Critiques

David Marin

Le choix de l’embarras

  • Simone Records
  • 2013
  • 43 minutes
7,5

Il aura fallu six ans à David Marin pour reprendre le chemin du studio. Une longue pause? Non, plutôt un heureux détour. C’est qu’après son premier opus sorti en 2006 au titre d’À coté de la trac, l’auteur compositeur – et très bon musicien – a été entraîné dans l’aventure des Douze hommes rapaillés par son réalisateur d’alors, un certain Louis-Jean Cormier (Kakrwa).

Durant deux, trois ans, il y a côtoyé les textes de Gaston Miron, a joué avec les chums Yann Perreau, Gilles Bélanger, Martin Léon et autres Michel Faubert, a goûté à la sonorité karkwaienne de Cormier et François Lafontaine (le claviériste de la célèbre formation québécoise) et s’est forgé une expérience de scène aux côtés des Michel Rivard, Daniel Lavoie et Richard Séguin. Le 13e homme des 12, le gars dans l’ombre, c’était David Marin.

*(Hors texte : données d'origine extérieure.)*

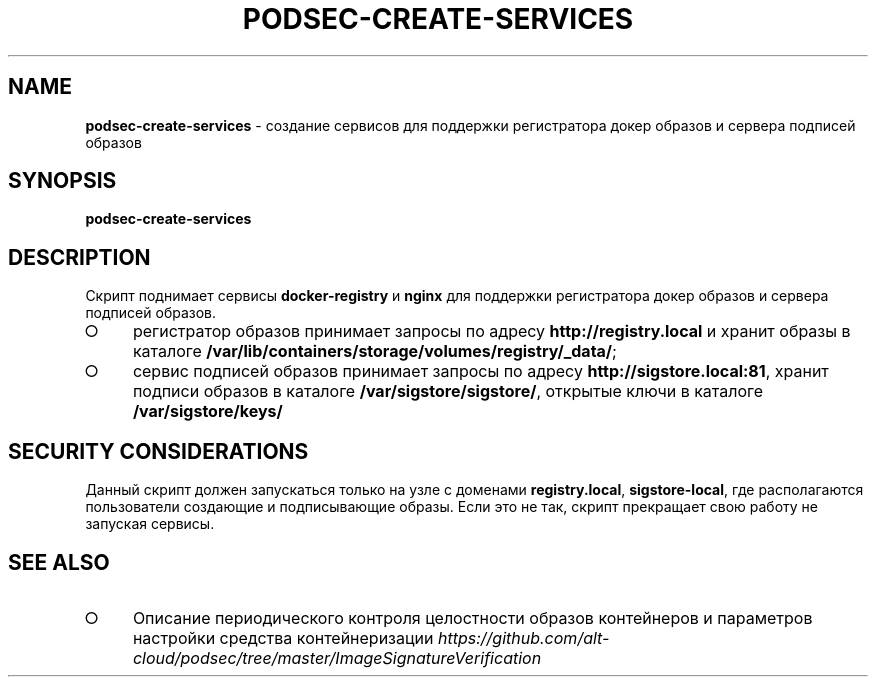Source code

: .\" generated with Ronn/v0.7.3
.\" http://github.com/rtomayko/ronn/tree/0.7.3
.
.TH "PODSEC\-CREATE\-SERVICES" "1" "March 2023" "" ""
.
.SH "NAME"
\fBpodsec\-create\-services\fR \- создание сервисов для поддержки регистратора докер образов и сервера подписей образов
.
.SH "SYNOPSIS"
\fBpodsec\-create\-services\fR
.
.SH "DESCRIPTION"
Скрипт поднимает сервисы \fBdocker\-registry\fR и \fBnginx\fR для поддержки регистратора докер образов и сервера подписей образов\.
.
.IP "\[ci]" 4
регистратор образов принимает запросы по адресу \fBhttp://registry\.local\fR и хранит образы в каталоге \fB/var/lib/containers/storage/volumes/registry/_data/\fR;
.
.IP "\[ci]" 4
сервис подписей образов принимает запросы по адресу \fBhttp://sigstore\.local:81\fR, хранит подписи образов в каталоге \fB/var/sigstore/sigstore/\fR, открытые ключи в каталоге \fB/var/sigstore/keys/\fR
.
.IP "" 0
.
.SH "SECURITY CONSIDERATIONS"
Данный скрипт должен запускаться только на узле с доменами \fBregistry\.local\fR, \fBsigstore\-local\fR, где располагаются пользователи создающие и подписывающие образы\. Если это не так, скрипт прекращает свою работу не запуская сервисы\.
.
.SH "SEE ALSO"
.
.IP "\[ci]" 4
Описание периодического контроля целостности образов контейнеров и параметров настройки средства контейнеризации \fIhttps://github\.com/alt\-cloud/podsec/tree/master/ImageSignatureVerification\fR
.
.IP "" 0

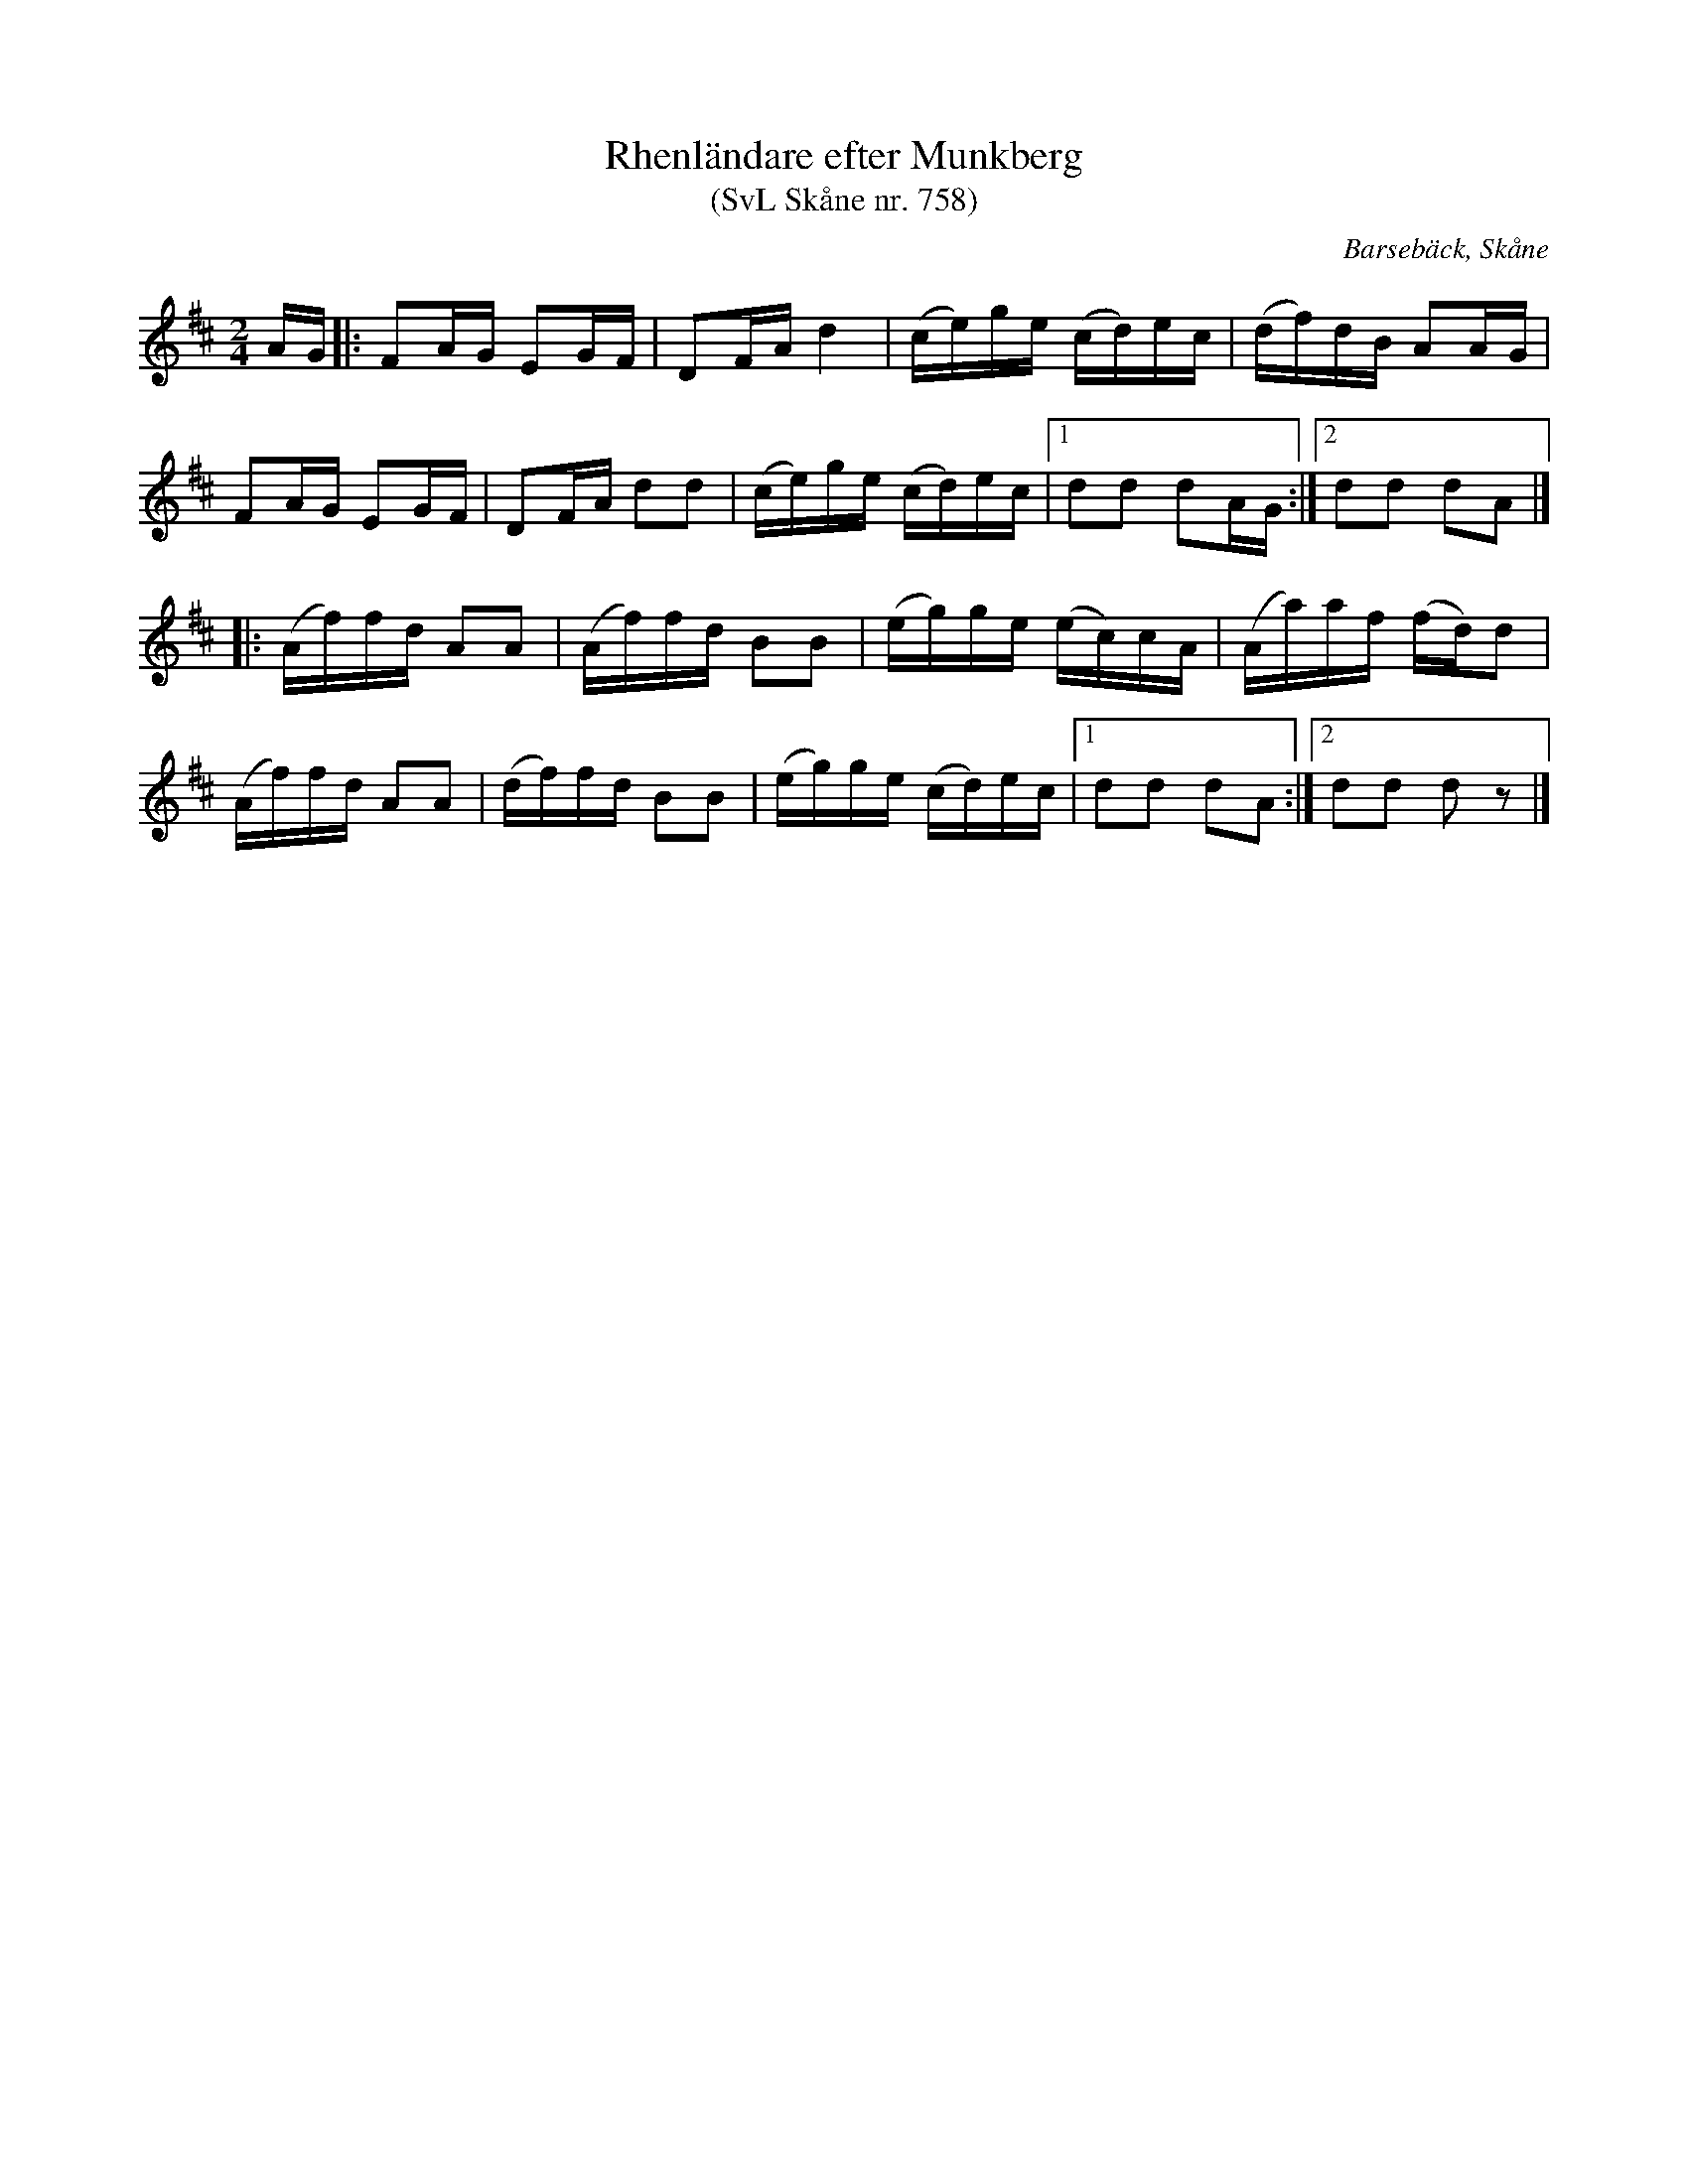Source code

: %%abc-charset utf-8

X:758
T:Rhenländare efter Munkberg 
T:(SvL Skåne nr. 758)
R:Rhenländare
Z:Jonas Brunskog, 11/8 2008
O:Barsebäck, Skåne
S:efter Per Munkberg
B:Svenska Låtar Skåne
B:Omtyckta Skånska Allspelslåtar
N: Dansen benämndes även ringländare och reländare. Om danssättet, se Nils Anderssonn, Musiken i SKåne, sid. 31. (SvL)
D:Inspelad av Jeanette Eriksson på "Låtar på Skånska" (2007)
M:2/4
L:1/8
K:D
A/G/|:FA/G/ EG/F/|DF/A/ d2|(c/e/)g/e/ (c/d/)e/c/|(d/f/)d/B/ AA/G/|
FA/G/ EG/F/|DF/A/ dd|(c/e/)g/e/ (c/d/)e/c/|[1dd dA/G/:|][2dd dA|]
|:(A/f/)f/d/ AA|(A/f/)f/d/ BB|(e/g/)g/e/ (e/c/)c/A/|(A/a/)a/f/ (f/d/)d|
(A/f/)f/d/ AA|(d/f/)f/d/ BB|(e/g/)g/e/ (c/d/)e/c/|[1 dd dA:|[2 dd dz|]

Fort de cette expérience, il nous arrive ces jours-ci avec Le choix de l’embarras, son deuxième disque solo, réalisé encore une fois par Louis-Jean Cormier et auquel s’est joint Pierre Fortin (les Dales Hawerchuk, les Fréres Cheminaud, Galaxie).

Résultat: un très bon disque folk touché par une note country subtile. Mais ce qui fait surtout vibrer l’oreille (est-ce seulement possible?), c’est cette assurance dans les textes de Marin. Pas de faux-fuyants. Pas de non-dits. Juste du direct, écrit à la plume souillée par les épreuves d’un gars devenu adulte et qui a choisi son chemin.

«T’as beau vouloir un pays depuis des générations/Répondre à la connerie par la bouche de tes canons/Mais t’es incapable de dire oui et de tenir un crayon en même temps/Rest area/T’es dans un rest area» (Rest area).

«Non mais c’est pas de notre sort/Si ça rebondit pas/C’est pas un rêve ou un cauchemar tant qu’on ne se réveille pas/Réveille/Amène-moi une lanterne ou rien qu’une chandelle/Rallume la lumière au bout du tunnel» (Le Tunnel).

Sachez que David Marin ne fait pas que dans la poésie engagée sur ce disque. Mais nous avons décidé de vous extraire ces deux petits exemples parce qu’ils sont plutôt rares les auteurs-compositeurs qui ne cachent pas leurs idéaux sociaux derrière un flou textural imaginatif. David Marin lui, punch un direct au cœur et à la tête. « Là où je m’en va/Je ne jouerai plus les cobayes/Juste les cowboys », annonce-t-il sur la pièce d’ouverture (Cobaye). C’est clair.